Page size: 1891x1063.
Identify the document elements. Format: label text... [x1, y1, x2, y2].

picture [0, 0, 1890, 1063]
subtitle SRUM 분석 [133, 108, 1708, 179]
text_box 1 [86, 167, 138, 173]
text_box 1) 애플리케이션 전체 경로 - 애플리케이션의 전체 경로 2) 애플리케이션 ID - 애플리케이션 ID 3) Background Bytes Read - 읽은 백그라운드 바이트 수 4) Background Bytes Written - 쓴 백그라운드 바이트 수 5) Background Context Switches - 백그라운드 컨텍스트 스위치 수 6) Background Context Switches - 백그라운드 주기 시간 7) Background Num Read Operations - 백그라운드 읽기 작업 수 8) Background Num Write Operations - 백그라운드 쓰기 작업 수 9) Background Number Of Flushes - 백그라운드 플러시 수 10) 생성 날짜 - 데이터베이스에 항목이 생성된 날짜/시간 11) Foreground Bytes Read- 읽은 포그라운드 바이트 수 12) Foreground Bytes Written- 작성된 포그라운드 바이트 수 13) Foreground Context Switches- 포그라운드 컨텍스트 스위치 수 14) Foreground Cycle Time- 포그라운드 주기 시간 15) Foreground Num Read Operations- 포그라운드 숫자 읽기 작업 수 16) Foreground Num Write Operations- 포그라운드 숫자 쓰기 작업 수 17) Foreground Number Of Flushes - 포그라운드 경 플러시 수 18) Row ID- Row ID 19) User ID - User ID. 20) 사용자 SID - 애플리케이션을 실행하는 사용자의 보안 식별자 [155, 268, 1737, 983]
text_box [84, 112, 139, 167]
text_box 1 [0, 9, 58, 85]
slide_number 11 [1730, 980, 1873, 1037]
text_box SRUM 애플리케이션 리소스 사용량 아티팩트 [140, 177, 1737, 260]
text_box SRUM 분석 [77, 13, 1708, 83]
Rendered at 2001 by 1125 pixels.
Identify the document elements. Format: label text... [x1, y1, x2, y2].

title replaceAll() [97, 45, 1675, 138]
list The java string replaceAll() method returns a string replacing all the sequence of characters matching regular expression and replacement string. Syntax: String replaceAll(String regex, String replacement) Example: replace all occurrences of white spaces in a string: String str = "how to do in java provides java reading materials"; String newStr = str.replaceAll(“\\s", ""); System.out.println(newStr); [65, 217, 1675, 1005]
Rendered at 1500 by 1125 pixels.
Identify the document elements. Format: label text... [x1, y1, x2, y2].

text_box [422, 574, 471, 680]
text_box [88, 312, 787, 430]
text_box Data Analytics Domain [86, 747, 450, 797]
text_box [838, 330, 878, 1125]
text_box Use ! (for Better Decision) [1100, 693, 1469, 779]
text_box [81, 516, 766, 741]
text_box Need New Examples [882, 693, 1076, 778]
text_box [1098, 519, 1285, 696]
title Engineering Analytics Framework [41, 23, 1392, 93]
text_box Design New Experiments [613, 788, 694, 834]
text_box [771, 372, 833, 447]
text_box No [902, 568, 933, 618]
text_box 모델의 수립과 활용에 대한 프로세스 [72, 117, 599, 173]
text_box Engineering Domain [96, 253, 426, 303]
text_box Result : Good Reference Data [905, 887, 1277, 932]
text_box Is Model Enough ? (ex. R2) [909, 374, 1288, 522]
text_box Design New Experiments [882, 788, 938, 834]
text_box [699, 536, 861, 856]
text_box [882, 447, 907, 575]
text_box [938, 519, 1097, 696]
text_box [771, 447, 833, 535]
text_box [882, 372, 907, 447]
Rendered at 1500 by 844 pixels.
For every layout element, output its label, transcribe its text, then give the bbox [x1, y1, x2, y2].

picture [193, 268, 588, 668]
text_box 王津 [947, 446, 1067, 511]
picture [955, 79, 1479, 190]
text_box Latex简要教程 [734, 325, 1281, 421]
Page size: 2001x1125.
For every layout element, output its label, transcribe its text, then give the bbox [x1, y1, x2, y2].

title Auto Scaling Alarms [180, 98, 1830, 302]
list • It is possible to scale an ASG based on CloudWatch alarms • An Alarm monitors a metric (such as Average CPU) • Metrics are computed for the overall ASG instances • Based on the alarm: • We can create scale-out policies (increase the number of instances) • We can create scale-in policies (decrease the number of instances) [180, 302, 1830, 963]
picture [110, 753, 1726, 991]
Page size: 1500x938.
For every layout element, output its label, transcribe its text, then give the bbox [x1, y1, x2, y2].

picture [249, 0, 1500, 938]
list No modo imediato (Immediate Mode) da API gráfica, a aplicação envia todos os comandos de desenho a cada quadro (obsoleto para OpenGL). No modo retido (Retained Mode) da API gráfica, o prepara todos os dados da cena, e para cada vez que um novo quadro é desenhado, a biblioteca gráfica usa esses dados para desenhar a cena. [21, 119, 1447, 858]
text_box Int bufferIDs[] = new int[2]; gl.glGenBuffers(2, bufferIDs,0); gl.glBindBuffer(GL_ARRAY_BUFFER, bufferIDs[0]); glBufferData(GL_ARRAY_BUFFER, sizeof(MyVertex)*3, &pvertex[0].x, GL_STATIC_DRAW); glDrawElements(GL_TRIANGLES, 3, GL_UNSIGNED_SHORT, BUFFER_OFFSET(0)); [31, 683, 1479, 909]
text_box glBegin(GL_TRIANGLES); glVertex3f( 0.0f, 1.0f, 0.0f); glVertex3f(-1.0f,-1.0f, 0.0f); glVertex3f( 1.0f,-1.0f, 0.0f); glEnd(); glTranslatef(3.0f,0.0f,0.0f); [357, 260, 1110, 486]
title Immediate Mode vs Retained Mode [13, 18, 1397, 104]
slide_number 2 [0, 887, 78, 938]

# [EXERCISE]
The range runs from the line with "text_box [771, 447, 833, 535]" up to and including the line with "Page size: 2001x1125." in the listing above; please write out exactly those lines and nothing more.

# [WRITTEN SOLUTION]
text_box [771, 447, 833, 535]
text_box [882, 372, 907, 447]
Rendered at 1500 by 844 pixels.
For every layout element, output its label, transcribe its text, then give the bbox [x1, y1, x2, y2].

picture [193, 268, 588, 668]
text_box 王津 [947, 446, 1067, 511]
picture [955, 79, 1479, 190]
text_box Latex简要教程 [734, 325, 1281, 421]
Page size: 2001x1125.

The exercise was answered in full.